1 – Before we meet our friend we take a small trip up the mountains. Here we get views in all directions, amongst others on the different parts of the town Hammerfest.

Back in Tromsø

This article is part of the series “2021-07: Back in Tromsø”.

After eight months of home office home I travelled back to Tromsø last Saturday to continue working at the Norwegian Polar Institute. My wife Annika has joined me for a week and I took some days off. Yesterday she travelled back to our home to Obbola. Tomorrow my Tromsø everyday life starts –at least for three weeks, then Annika and I will meet again for a two week vacation.

Sunday, 25 July

A grey day, a foggy day. Good for relaxing after a long journey from Sweden with train car and bus, that took eighteen hours.

Monday, 26 July

My first working day onsite since 20 November 2020. My boss has bought suksessterte (success cake) to celebrate my return. The seagulls have occupied my windowsill.

Tuesday, 27 July

Annika and I planned to hire a car for a trip, but none of the car rentals have free cars. Instead we are looking for a 2nd hand car for me. We find an old Subaru XV and may test drive it for 24 hours! Road trip to Sommarøya. Lunch at the hotel, watching private kayak lessons at one of the many beaches. Realising that the car fits onto my small parking place.

Thursday, 29 July

After work (well, after lunch) Annika and I take the bus to Tromsdalen on the other side of the sound Tromsøysundet. Here we use Sherpatrappa to hike up the mountain Storsteinen. Sherpatrappa is a stone staircase with 1203 steps built by Nepalese mountain road workers and finished in 2019. Then we hike to the summit of the mountain Fløya (671 m a.s.l.). After a break we return to the mountain station and enjoy our dinner in the sun. Then we walk down the stairs again. My knees are sulky, but that’s worth it.

Friday, 30 July

After lunch we fetch my car that I bought on Wednesday. Not the Subaru XV, but a three year old Suzuki S-Cross. After that we take a road trip to Tromvik and Rekvik on the island Kvaløya. And – oh – it’s so beautiful at many places here! Personal highlight: the two relaxed reindeer at the beach.

Saturday, 31 July

Farewell Annika! Now we are separated by at least 930 kilometres but fortunately for only three weeks. After I farewell Annika at the airport I drive to a parking place on the island Kvaløya and take two promenades. One at the beach, one over the bogs. The variety of landscapes is so impressive.

Sunday, 1 August

After a more or less lazy a short trip by bus to the center of Tromsø. The Indian restaurant is fully booked, but the sushi restaurant has place. 12 bits 189 NOK. Regular Norwegian prices. On the way there I find this narrow shortcut. Old dustbins, but a photo exhibition.

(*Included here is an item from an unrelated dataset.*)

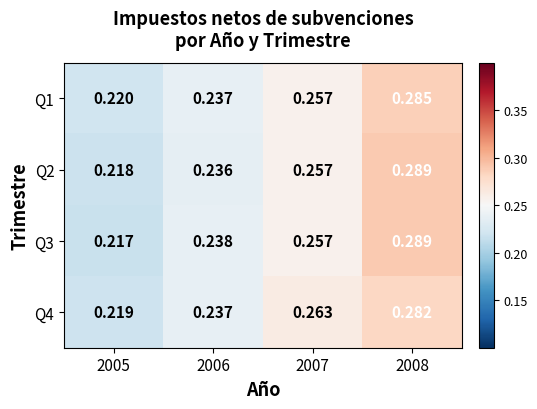

Is the value of Q3 at 2006 greater than the value of Q2 at 2005?

Yes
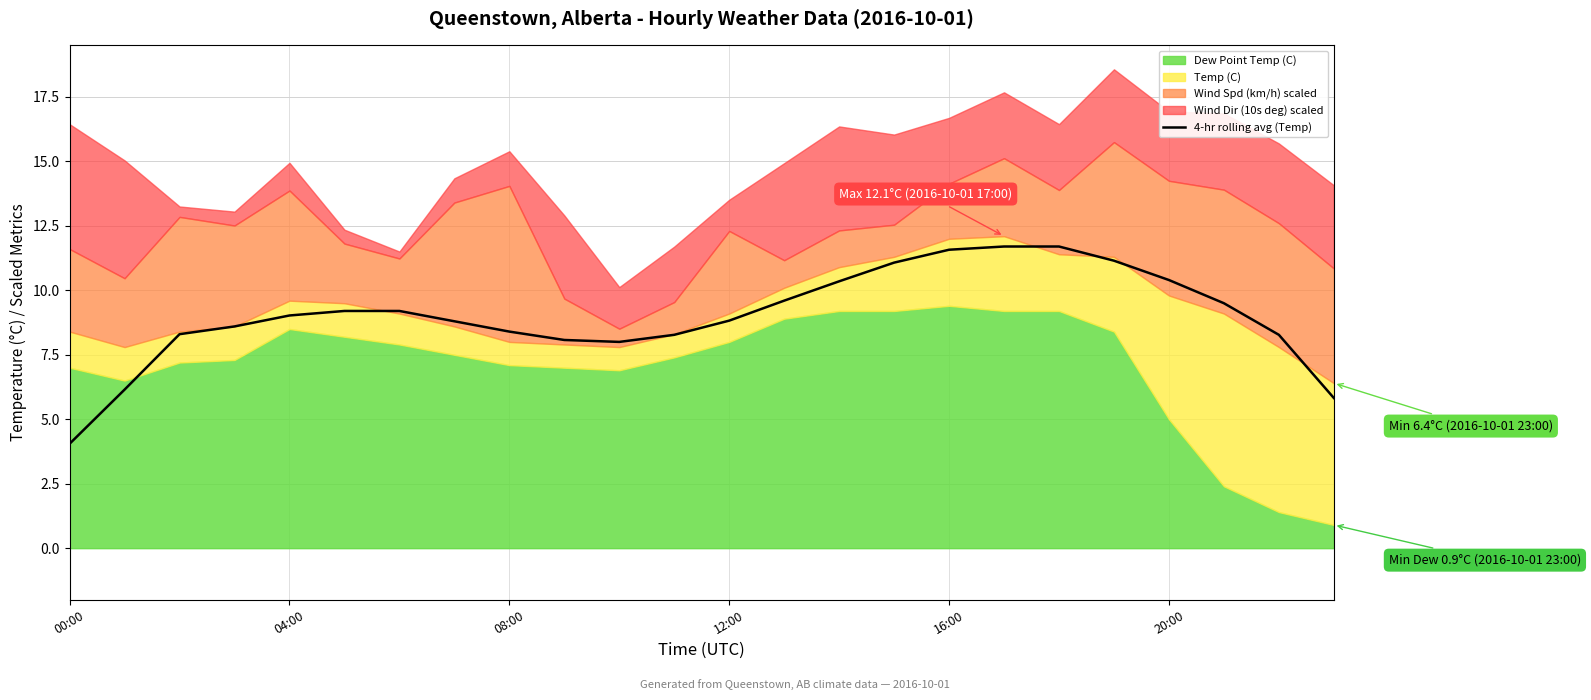

What is the highest value of the 4-hr rolling avg (Temp) series?

11.7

Reindeer on the island Obbolaö

Annika and I live on an island called Obbolaö. If you want to leave it by car you can take the road E12 either to the west in direction Holmsund or to the north directly to Umeå. When you take the latter you hardly realise, that Obbolaö is an island, because the channel that separates it from the mainland is less than 40 metres wide and you can easily miss it.

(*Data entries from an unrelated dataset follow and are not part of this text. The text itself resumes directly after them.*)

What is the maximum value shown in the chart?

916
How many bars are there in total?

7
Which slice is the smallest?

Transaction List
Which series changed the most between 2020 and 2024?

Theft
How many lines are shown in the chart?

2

Anyhow you have to use one of these roads if you don’t want to take the boat (or swim) in summer or cross the ice in winter.

I wonder, how the reindeer have come to the island. Probably they crossed the ice somewhere. They have been around for some days as Annika told me. She passed some of them when she cycled to or from the bus station and they have been quite near to where we live.

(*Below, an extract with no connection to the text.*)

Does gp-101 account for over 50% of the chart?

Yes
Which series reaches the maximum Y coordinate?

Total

Today I took the car to Holmsund but was I stopped on the road Södra Obbolavägen, little more than one kilometre from home. A large herd of at least 100 reindeer blocked the road. They hardly moved, a sign that there might have been another car on the other side. I stopped the car and waited.

Soon I could hear some glee shouts from the other side and a man on a snowmobile appeared. He was the owner of the reindeer and used the snowmobile and his voice to lead and guide them.

After some minutes all reindeer had left the road. I greeted the man, he waved back and I continued my driving.

It’s not the first time that I experienced reindeer blocking a road, but I never experienced this so near from home. Lovely!